Sent From My iPhone: A Famous American and a Semester at Home

Opinion by Peter McDonald
Jan. 5, 2011, 12:13 a.m.

Sent From My iPhone: A Famous American and a Semester at HomeI’m fresh off the plane from Miami, but it looks like you scoundrels have already started winter quarter without me. Since nobody here really cares about basketball, perhaps the most significant moments of the quarter come from the arrival and departure of your closest friends/distant acquaintances to and from the Bing Overseas Studies Program (now on six continents!) and all their exciting stories about what they have done/are going to do. I think the current number is at 50 percent of Stanford graduates, compared to the 4-percent national average, so clearly you guys love getting the eff out. Stuff White People Like calls studying abroad “one of the most important parts of a well-rounded college education,” and the BOSP website seems to agree, calling it “the chance of a lifetime.” However, for any place that’s not Oxford, the paltry level of academic engagement will bring flashbacks to eighth grade, or so I’ve been told. So, I ask, what evidence is there that study abroad programs are any nobler than taking a quarter off to “study for the MCATs?”

The BOSP website puts forth that the best reasons to study abroad, aside from the cynical appeal of “career-enhancing experience,” are the chance to make new friends, to master a language, to get inspiration for that honors thesis (you know, the one you have to do to prove you’re not stupid) or to gain academic/personal perspective. You really don’t have to spend a quarter in Paris to do any of this. If you want to make new friends, talk to more people. You can go to east L.A. to work on your Spanish, Canada to work on your French, anime cons to work on your Japanese and Chinatown to work on your Chinese; you don’t need to work on your German or Italian. If you’re looking for honors thesis inspiration, hallucinogens are a lot cheaper. Same thing for personal/academic perspective, though you might want to throw in a book or two about colonial and/or feminist theory as well, or substitute with a year in Americorp. Also, it’s 2011 in this globalized, flat, digitized world. There is very little knowledge you will gain in your tenure abroad that you could only gain by sitting in the classroom at that university. As far as I can understand, the only reason to study abroad is for the cultural experience.

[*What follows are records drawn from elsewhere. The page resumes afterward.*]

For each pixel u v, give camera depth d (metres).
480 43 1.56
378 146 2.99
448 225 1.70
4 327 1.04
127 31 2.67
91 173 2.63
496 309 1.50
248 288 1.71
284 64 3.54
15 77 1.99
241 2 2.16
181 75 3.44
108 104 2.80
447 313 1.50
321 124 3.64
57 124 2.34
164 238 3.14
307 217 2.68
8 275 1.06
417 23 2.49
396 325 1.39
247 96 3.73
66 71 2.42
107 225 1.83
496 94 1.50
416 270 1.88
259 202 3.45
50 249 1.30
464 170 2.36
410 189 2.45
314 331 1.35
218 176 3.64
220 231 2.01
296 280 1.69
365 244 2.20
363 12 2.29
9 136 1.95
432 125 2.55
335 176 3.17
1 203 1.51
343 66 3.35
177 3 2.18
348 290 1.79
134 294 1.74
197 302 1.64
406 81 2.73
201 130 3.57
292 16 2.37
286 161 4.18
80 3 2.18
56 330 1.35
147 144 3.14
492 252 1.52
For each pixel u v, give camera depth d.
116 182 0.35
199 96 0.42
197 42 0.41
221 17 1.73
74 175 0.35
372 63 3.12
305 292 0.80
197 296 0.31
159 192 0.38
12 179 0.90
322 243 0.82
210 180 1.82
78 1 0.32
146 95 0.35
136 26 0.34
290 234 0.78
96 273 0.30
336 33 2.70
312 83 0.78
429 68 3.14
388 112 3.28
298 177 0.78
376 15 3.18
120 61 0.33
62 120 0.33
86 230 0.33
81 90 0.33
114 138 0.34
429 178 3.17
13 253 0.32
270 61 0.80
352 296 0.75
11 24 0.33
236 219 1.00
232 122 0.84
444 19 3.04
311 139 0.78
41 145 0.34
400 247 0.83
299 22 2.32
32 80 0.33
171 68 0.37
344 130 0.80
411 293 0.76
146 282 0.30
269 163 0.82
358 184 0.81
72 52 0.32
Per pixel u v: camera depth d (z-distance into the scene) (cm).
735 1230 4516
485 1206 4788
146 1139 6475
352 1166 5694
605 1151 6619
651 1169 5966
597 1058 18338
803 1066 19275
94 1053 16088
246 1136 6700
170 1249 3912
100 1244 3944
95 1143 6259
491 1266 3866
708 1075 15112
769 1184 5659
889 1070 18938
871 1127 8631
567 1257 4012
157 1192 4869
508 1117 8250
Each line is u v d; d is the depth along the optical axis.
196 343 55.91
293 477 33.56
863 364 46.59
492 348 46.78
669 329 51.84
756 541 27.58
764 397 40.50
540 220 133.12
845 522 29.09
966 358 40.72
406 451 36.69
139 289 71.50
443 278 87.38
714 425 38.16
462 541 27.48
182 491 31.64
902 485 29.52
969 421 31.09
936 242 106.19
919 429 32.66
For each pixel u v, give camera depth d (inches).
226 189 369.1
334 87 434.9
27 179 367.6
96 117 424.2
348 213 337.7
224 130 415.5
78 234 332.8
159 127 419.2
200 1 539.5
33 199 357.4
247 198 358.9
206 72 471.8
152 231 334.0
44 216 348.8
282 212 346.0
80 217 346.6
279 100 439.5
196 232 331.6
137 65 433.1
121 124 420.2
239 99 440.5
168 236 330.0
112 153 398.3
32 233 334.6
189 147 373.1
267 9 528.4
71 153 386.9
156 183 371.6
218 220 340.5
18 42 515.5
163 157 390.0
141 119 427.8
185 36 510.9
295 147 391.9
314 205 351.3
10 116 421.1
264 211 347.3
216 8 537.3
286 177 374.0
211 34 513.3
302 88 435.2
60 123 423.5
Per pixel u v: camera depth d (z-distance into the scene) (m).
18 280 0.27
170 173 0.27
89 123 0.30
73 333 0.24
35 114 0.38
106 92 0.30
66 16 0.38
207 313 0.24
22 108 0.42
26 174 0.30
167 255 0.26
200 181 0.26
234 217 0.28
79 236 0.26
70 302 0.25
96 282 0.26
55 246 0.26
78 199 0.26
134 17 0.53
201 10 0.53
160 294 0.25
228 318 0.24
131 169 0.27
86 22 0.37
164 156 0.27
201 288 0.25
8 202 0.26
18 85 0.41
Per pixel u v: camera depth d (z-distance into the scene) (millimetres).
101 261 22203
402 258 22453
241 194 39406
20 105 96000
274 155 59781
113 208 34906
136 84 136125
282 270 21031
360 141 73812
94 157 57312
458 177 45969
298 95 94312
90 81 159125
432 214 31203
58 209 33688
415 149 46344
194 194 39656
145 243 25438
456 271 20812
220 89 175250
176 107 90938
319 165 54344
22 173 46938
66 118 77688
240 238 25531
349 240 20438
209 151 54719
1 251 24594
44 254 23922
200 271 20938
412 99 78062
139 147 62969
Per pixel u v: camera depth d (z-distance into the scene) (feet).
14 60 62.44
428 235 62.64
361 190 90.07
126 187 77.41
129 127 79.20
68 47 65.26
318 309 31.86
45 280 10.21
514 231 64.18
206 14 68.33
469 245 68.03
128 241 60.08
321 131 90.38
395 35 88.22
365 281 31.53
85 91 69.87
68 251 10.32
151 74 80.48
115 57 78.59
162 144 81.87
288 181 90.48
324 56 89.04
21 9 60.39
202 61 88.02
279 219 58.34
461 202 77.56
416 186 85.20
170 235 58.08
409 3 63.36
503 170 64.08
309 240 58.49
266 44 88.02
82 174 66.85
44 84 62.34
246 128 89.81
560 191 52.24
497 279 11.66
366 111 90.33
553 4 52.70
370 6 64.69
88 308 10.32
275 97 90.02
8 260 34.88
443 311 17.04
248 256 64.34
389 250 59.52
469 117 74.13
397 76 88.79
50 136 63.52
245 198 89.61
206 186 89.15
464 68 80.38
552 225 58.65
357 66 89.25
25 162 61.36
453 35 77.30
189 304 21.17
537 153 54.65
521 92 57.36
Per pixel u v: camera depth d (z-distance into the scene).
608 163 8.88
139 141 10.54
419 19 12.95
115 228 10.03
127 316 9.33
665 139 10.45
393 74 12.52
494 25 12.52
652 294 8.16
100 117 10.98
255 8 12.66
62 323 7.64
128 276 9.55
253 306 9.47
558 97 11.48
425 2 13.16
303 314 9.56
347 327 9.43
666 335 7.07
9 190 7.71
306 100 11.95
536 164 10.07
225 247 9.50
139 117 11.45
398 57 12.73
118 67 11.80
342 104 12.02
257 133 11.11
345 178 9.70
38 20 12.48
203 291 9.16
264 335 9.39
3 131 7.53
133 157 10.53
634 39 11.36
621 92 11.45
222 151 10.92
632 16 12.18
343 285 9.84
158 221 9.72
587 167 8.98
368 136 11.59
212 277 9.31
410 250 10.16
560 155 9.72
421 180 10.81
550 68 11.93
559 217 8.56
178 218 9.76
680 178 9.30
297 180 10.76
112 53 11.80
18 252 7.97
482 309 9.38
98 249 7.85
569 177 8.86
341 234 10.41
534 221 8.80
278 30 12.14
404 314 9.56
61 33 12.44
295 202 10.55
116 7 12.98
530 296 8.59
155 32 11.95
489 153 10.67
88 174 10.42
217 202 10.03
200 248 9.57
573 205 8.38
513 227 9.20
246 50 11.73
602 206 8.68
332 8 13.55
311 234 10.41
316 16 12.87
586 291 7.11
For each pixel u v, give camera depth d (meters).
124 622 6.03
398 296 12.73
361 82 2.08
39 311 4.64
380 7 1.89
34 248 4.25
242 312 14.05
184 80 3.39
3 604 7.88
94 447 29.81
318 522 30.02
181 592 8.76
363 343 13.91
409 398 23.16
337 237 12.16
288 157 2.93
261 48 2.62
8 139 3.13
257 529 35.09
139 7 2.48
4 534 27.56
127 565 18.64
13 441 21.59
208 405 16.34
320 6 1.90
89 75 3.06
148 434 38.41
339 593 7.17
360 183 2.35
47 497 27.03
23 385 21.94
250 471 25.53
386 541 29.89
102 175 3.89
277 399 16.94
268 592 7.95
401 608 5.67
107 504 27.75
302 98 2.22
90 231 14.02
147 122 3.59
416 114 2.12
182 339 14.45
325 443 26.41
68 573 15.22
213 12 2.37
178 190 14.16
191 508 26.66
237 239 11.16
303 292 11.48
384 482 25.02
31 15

And that’s precisely what bugs me about the whole thing. Stanford’s diversity is perhaps its biggest selling point, but after a year or two, it’s just not good enough. You need “to get out of the Stanford bubble” is what I hear. Really? After nine consecutive quarters here, I still am just starting to appreciate this place. Of course I would probably do well to remember the similarities that Stanford has to the insular prep schools that most of you attended, so I can understand your still pressing desire to be around real live ethnic/dark/poor people. Though in true Stanford fashion, your experience abroad still has to come through a filter, with most places offering hermetic dorm housing, forcing you to spend all that money that they said wouldn’t be a deciding factor in order to actually have the cultural awakenings they promised. And once you’re awake, what do you learn? All over the world, people are pretty much the same, and they’re all kind of boring and ordinary. Being European or South American doesn’t automatically make you interesting or more enlightened, nor does knowing people from those places.

If I’m really going to be honest, though, the real twinge in my heart that comes from the lionization of studying abroad is how enthusiastic people get about leaving America. Now, I’m no unironic version of Stephen Colbert; in fact, I believe that the Star Spangled Banner’s presence at every single sporting event is in fact fascist. Still, your country is like your family. You may not like it all the time, and it’s certainly got its share of issues, but you’re born into it, so it’s yours. You don’t spend a week at your friend’s house only to come back and rave to your parents how much better their family is, so stop going on about the cafes in Paris or the trains in Berlin. Plenty of legendary writers wrote in coffee shops in Cleveland, too, you know. Also, British people are ugly.